AICAR prevents lipid-induced transcription of SPT2 in muscle cells
Given our findings that AICAR inhibited the synthesis of ceramide and its downstream metabolite, glucosylceramide, we sought to determine whether AICAR alters expression of enzymes involved in de novo sphingolipid biosynthesis. In support of previous findings , palmitate elicited a significant increase in transcript expression of multiple enzymes, including ceramide synthase 6 (CerS6), CerS2, and, finally, serine palmitoyltransferase 2 (SPT2) (Figure 2). The observations regarding SPT2 are doubly noteworthy—SPT2 acts as the rate-limiting enzyme in de novo sphingolipid synthesis and it was the only enzyme whose transcript level was significantly blunted with inclusion of AICAR into the palmitate-enriched media (Figure 2). Interestingly, addition of the AMPK-inhibitor compound C elicited a pronounced increase in SPT2 and CerS6 transcript levels.
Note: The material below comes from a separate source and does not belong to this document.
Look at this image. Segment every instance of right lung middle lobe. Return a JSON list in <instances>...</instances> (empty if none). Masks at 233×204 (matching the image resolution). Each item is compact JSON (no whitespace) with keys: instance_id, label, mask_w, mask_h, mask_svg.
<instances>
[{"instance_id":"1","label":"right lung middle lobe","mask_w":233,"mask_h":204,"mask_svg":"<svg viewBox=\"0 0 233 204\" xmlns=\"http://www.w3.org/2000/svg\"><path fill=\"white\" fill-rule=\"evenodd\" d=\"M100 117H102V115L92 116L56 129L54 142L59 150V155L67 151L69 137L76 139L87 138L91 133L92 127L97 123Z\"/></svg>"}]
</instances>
AICAR prevents high-fat diet-induced SPT2 expression in vivo
Having established an anti-ceramide effect of AICAR in cultured muscle cells, we next explored this relationship in whole muscle. Male Wistar rats were fed a normal chow or high-fat diet for 6 wk. During this period, animals further received daily injections of AICAR (0.5 mg/g BW) or vehicle (saline). Given our observations that SPT2 was affected by both the lipid-laden and AICAR conditions in cells, we analyzed SPT2 expression in the muscles of rats in the control, HFD, and HFD+AICAR conditions. We found that SPT2 transcript levels increased by roughly 60% in the muscle of animals fed a HFD when compared with those receiving normal laboratory chow (Figure 3A). Importantly, prolonged AICAR injections prevented this effect, with SPT2 levels falling slightly lower than control conditions (Figure 3A). These findings were further supported by similar results with SPT2 protein levels (Figure 3B). However, the increased SPT2 transcription was insufficient to significantly increase muscle ceramide levels in rats on HFD compared with normal chow, which only tended to increase (p=0.068) (Figure 4). Nevertheless, ceramide content from muscles of rats fed a HFD while receiving AICAR injections was significantly lower than those on HFD alone (Figure 4).
The purpose of this study was to elucidate the targeted effect of AICAR on inhibiting de novo ceramide biosynthesis in skeletal muscle. Our data suggest that AICAR treatment, which is known to potently activate AMPK, inhibits ceramide accumulation in lipid-laden conditions by inhibiting lipid-induced expression of the rate-limiting enzyme SPT2. These findings were particularly robust in murine myotubes, which showed a dramatic increase in SPT2 expression and ceramides with palmitate exposure and a complete reversal of both trends with AICAR inclusion. Additionally, and suggestive of the importance of AMPK, the addition of the AMPK inhibitor compound C increased transcript levels of SPT2 (Figure 2) and both sphingolipids (Figure 1C and D). Less dramatic were the data from muscle from HFD-fed and AICAR-treated rats. While SPT2 expression was increased in muscle from HFD-fed rats compared with those receiving normal chow and decreased in the muscle of rats receiving AICAR injection in conjunction with HFD, actual ceramides only significantly differed between the HFD and HFD plus AICAR groups, nonetheless suggesting an in vivo effect of AICAR on ceramide inhibition (Figure 4).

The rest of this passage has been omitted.